Damien didn't argue. Caleb said he just looked out the window. In their family's language, that meant yes.

---

By afternoon, Mariah was in the guest wing.

I learned this in the way I learned most things now — in fragments, at a remove, through the careful neutral faces of the clinic staff who thought they were protecting me. But information finds its way. It always does.

She answered his phone when pack members called. She sat in my chair at the dinner table — the one on Damien's left, the Luna's seat — with the comfort of someone reclaiming a position that had been temporarily misplaced. She organized his schedule with the practiced ease of a woman who had spent years managing a Lycan lord's calendar and found a mid-tier Alpha's diary refreshingly simple.

And the pendant.

Caleb told me about the pendant last, almost like he didn't want to. Like if he held it to the end it would land softer.

She'd found it on the pillow. Picked it up. And she'd put it in a small ceramic dish by the front door — the dish where Damien dropped his keys, where visitors left their phones, where things got set down that didn't have a more specific place. My Luna pendant. In the key dish. Like something found on the floor of a coat closet.

Caleb's jaw had been tight when he described it. He hadn't moved it. He hadn't said anything to either of them. He was a Beta, and his Alpha had not instructed him, and the pack hierarchy was the pack hierarchy.

I pressed my fingertips against the inside of my wrist and looked at the ceiling.

Still there. Still moving.

---

The third hour of the transfusion was the hardest.

My blood pressure dropped without warning — Stephen's monitor spiked its alarm and he was on his feet before the sound finished, hands already moving, voice dropping into that register he used when things required accuracy. The chair was reclined as far as it went. The blanket was on the floor somewhere. I had both hands gripping the armrests because my body had decided that gravity was suddenly doing too much, and if I let go I wasn't entirely sure which direction down was.

"Stay with me," Stephen said. Not urgently. Just as a fact, the way he stated facts. "Eyes on me, Luna."

I looked at him. His face was the most stable thing in the room.

"I'm here," I said. My voice sounded far away to me, which I noted clinically and filed under things to mention once this part was over.

He adjusted something in the line. The pressure started to normalize, slowly, like a tide deciding to come back in. I loosened my hands on the armrests by degrees. There were crescent marks in my palms from my own fingernails. I looked at them without feeling much about it.

Stephen reached over and picked up his phone.
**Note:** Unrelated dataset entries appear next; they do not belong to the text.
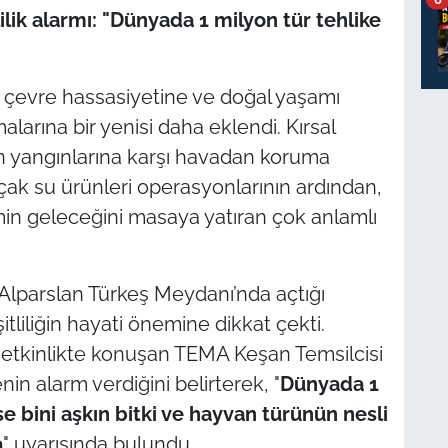
ilik alarmı: "Dünyada 1 milyon tür tehlike
ın çevre hassasiyetine ve doğal yaşamı
larına bir yenisi daha eklendi. Kırsal
man yangınlarına karşı havadan koruma
çak su ürünleri operasyonlarının ardından,
in geleceğini masaya yatıran çok anlamlı
 Alparslan Türkeş Meydanı’nda açtığı
şitliliğin hayati önemine dikkat çekti.
i etkinlikte konuşan TEMA Keşan Temsilcisi
nin alarm verdiğini belirterek, "
Dünyada 1
e bini aşkın bitki ve hayvan türünün nesli
a
" uyarısında bulundu.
I watched him compose a mind-link — the particular stillness that comes over someone when they're pushing a message along pack channels — his eyes going briefly unfocused, his shoulders set.

Then he set the phone down.

"Did you reach him?" I asked.

He looked at me for a beat. "I sent a link."

"And?"

Stephen pulled on a fresh pair of gloves. His voice came out exactly level, which told me everything.

"He blocked it."

I didn't say anything.

The IV pump ticked. Somewhere in the hallway a door opened and closed. The fluorescent light above us hummed its single, indifferent note.
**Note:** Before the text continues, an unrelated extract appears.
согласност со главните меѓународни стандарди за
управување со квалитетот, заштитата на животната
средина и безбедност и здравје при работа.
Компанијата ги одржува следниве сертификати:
Stephen wrote something in my chart with the focused precision of a man who was choosing, very deliberately, not to say anything else on the subject. But I saw his jaw.
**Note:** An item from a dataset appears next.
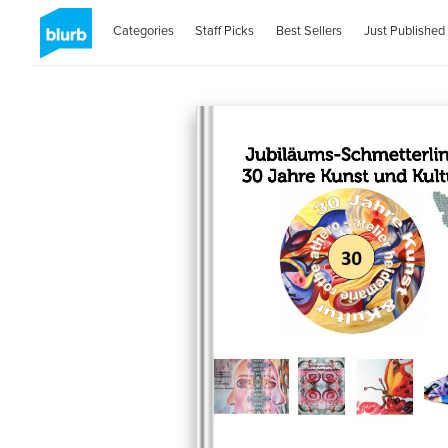
Categories
Staff Picks
Best Sellers
Just Published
I pressed my fingertips against my wrist and stared at the water-stained ceiling tile above the chair and thought about a man in a territory meeting, registering a healer's urgent mind-link, deciding it wasn't an emergency, and going back to his maps.

Deciding I wasn't an emergency.

Somewhere across the pack grounds, in a kitchen that used to smell like my tea, a woman in a cream silk blouse was answering a phone that wasn't hers.

And in a dish by the front door, a small silver moon sat among keys and forgotten things.

Waiting, probably, for nobody in particular to notice it was there.